How DNA identification actually works.
DNA identification is not a single test. It is a long chain — sampling, extraction, sequencing, family reference matching, statistical confirmation — and every link of that chain has to be defensible in court.
The chain, in order
- Recovery. Remains are excavated under court-supervised conditions with photographic and written record of every action.
- Sampling. Bone or tooth fragments are taken under documented chain of custody. The sample is logged before any analysis begins.
- Extraction. DNA is extracted in a clean laboratory. Cross-contamination is the single greatest risk and is controlled through lab protocols.
- Sequencing. The extracted DNA is sequenced — typically short tandem repeat (STR) profiling, sometimes mitochondrial DNA for older or degraded samples.
- Family reference. Family members provide cheek swabs through an informed-consent process, ideally led by a survivor-respecting body. No coercion. No fee.
- Matching. A statistical match is calculated, expressed as a likelihood ratio. A single match is rarely conclusive on its own — context, anthropology, and chain of custody all matter.
- Return. If identification is confirmed, the family is informed by an appropriate body — not by a press release — and remains are returned with dignity.

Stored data
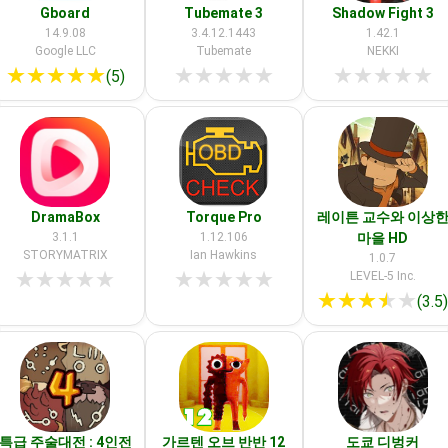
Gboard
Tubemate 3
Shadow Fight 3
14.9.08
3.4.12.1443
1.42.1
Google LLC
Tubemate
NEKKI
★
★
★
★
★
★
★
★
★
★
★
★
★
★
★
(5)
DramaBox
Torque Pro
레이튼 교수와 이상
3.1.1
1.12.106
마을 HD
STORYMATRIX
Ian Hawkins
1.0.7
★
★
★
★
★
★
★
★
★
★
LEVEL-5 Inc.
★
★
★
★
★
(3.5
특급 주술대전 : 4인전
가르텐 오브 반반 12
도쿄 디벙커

---

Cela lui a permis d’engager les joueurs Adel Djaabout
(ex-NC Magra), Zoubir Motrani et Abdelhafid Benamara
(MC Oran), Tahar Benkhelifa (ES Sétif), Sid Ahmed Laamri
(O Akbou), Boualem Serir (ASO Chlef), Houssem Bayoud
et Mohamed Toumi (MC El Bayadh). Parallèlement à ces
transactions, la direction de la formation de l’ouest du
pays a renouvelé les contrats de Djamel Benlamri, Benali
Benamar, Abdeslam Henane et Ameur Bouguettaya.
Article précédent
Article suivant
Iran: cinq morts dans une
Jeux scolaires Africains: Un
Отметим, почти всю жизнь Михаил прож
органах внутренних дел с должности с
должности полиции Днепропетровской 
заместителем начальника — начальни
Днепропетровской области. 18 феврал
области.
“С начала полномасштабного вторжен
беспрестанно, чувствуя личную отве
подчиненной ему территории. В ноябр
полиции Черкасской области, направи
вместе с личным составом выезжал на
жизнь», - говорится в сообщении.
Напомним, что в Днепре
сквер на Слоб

Tasks and exercises
1/ In the DNA identification text, translate the sentence "DNA is extracted in a clean laboratory." into Spanish.
2/ According to the DNA identification text, how is a statistical match expressed?

Solutions to the tasks
1/ El ADN se extrae en un laboratorio limpio.

2/ As a likelihood ratio.